What to juice: The types of produce you plan on juicing make a big difference in the purchase. The two types of juicers primarily used in homes are centrifugal and masticating. Centrifugal juicers are great for someone who is looking to juice fruits and vegetables, but not leafy greens. Once produce enters the chute, a centrifugal juicer spins at a very high speed to separate the pulp from the juice. If you're trying to get more greens in your diet through juicing, a masticating juicer (while pricier) is most likely your better buy. Just as the name implies, this kind of juicer grinds (or chews) the produce at a low speed to remove the juice from the pulp.
Beyond price point: A juicer with a hefty price tag doesn't make it the best buy. Be sure to do research, and figure out your juicing budget. Remember the equipment can be cumbersome — especially for a small kitchen. If you're not going to be using it every day, do you really need the top-of-the-line model? Consider how powerful the juicer is, how noisy it will be, and how easy the juicer will be to take apart and clean efficiently.
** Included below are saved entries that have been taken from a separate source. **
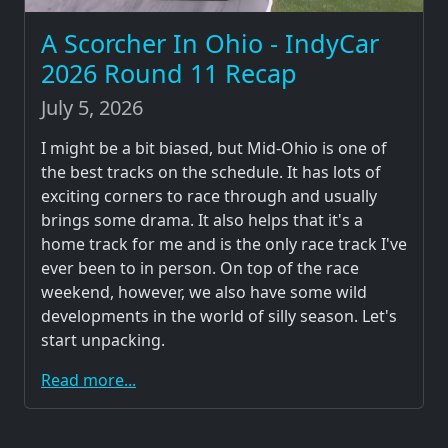
A Scorcher In Ohio - IndyCar
2026 Round 11 Recap
July 5, 2026
I might be a bit biased, but Mid-Ohio is one of
the best tracks on the schedule. It has lots of
exciting corners to race through and usually
brings some drama. It also helps that it's a
home track for me and is the only race track I've
ever been to in person. On top of the race
weekend, however, we also have some wild
developments in the world of silly season. Let's
start unpacking.
Read more...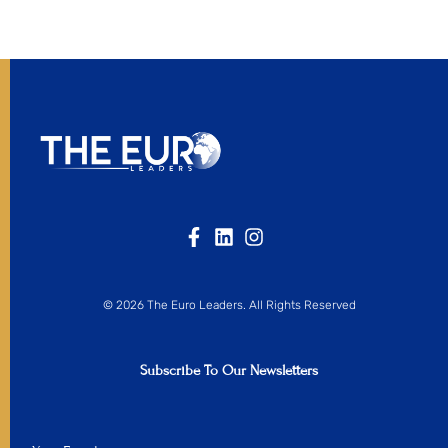
© 2026 The Euro Leaders. All Rights Reserved
Subscribe To Our Newsletters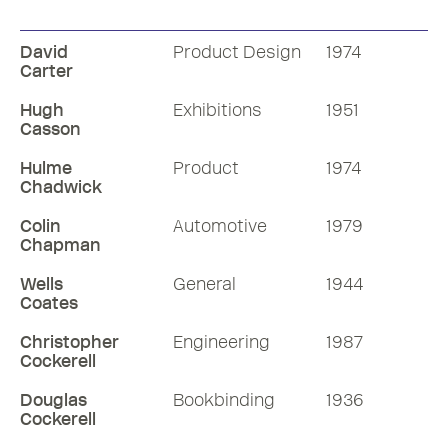
David
Product Design
1974
Carter
Hugh
Exhibitions
1951
Casson
Hulme
Product
1974
Chadwick
Colin
Automotive
1979
Chapman
Wells
General
1944
Coates
Christopher
Engineering
1987
Cockerell
Douglas
Bookbinding
1936
Cockerell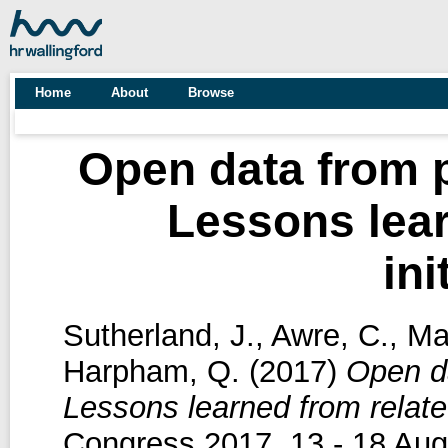
Home
About
Browse
Open data from p
Lessons lear
ini
Sutherland, J.
,
Awre, C.
,
Ma
Harpham, Q.
(2017)
Open da
Lessons learned from related
Congress 2017, 13 - 18 Aug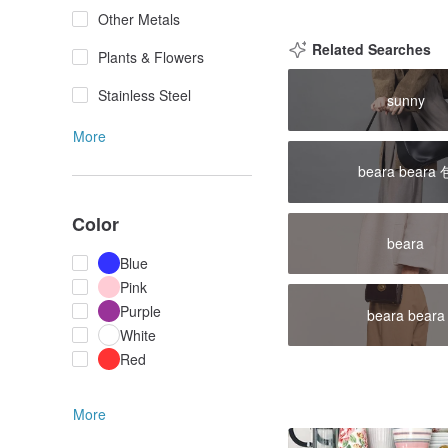
Other Metals
Related Searches
Plants & Flowers
Stainless Steel
sunny
More
beara beara 
Color
beara
Blue
Pink
Purple
beara beara
White
Red
More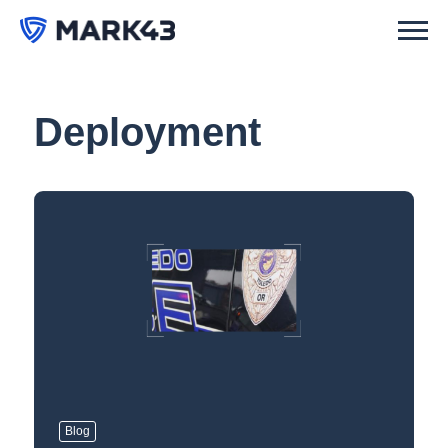
Deployment
Blog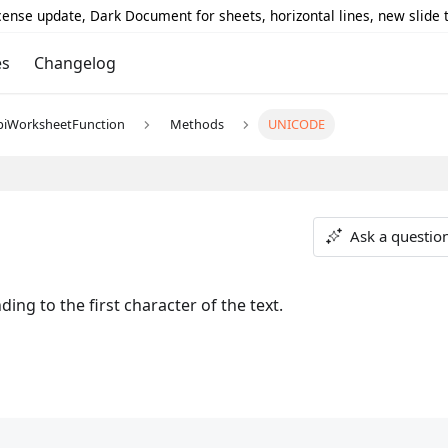
icense update, Dark Document for sheets, horizontal lines, new slide
es
Changelog
piWorksheetFunction
Methods
UNICODE
Ask a questio
ng to the first character of the text.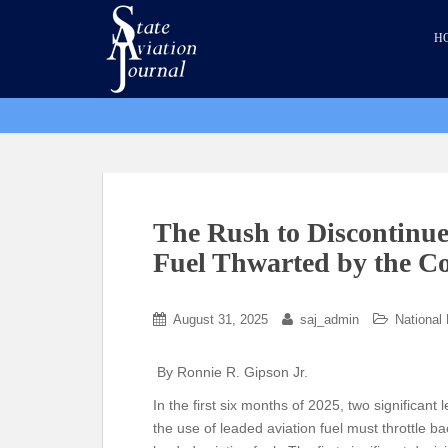
S
k
H
i
p
t
o
m
a
i
n
The Rush to Discontinue
c
Fuel Thwarted by the C
o
n
t
August 31, 2025
saj_admin
National
e
n
By Ronnie R. Gipson Jr.
t
In the first six months of 2025, two significant
the use of leaded aviation fuel must throttle b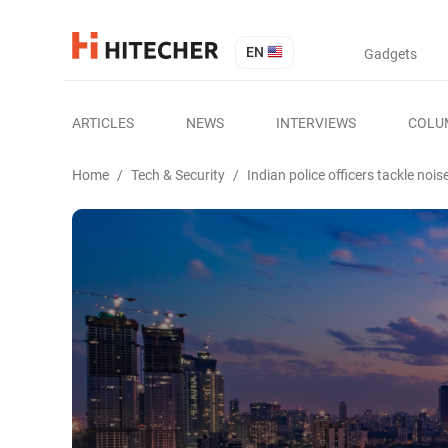
EN
Gadgets
ARTICLES
NEWS
INTERVIEWS
COLU
Home
/
Tech & Security
/
Indian police officers tackle nois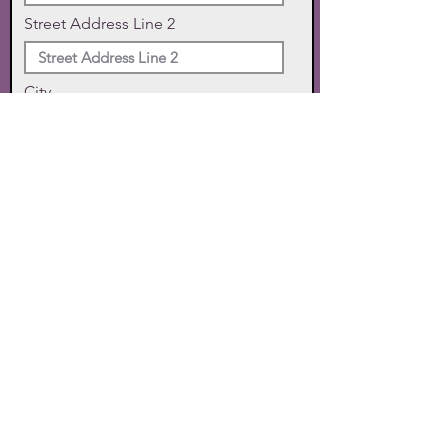
Street Address Line 2
City
State
Zip Code
Phone
SUBMIT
Don't get blinded by flashy designs or pushier salespeople.
It takes time: Juicing offers plenty of healthy benefits, but it's also a huge time commitment! Healthy people find they start spending more time at the grocery store, but if you're going to start juicing, get ready to shop, chop, and shop some more. Keeping a stocked refrigerator with a bounty of fresh produce is necessary, and you need more than you may expect for each glass. Cleanup time also needs to be included in this time equation!
Have you recently purchased a juicer or started a cleanse program? What do you wish you would have known before you made the purchase?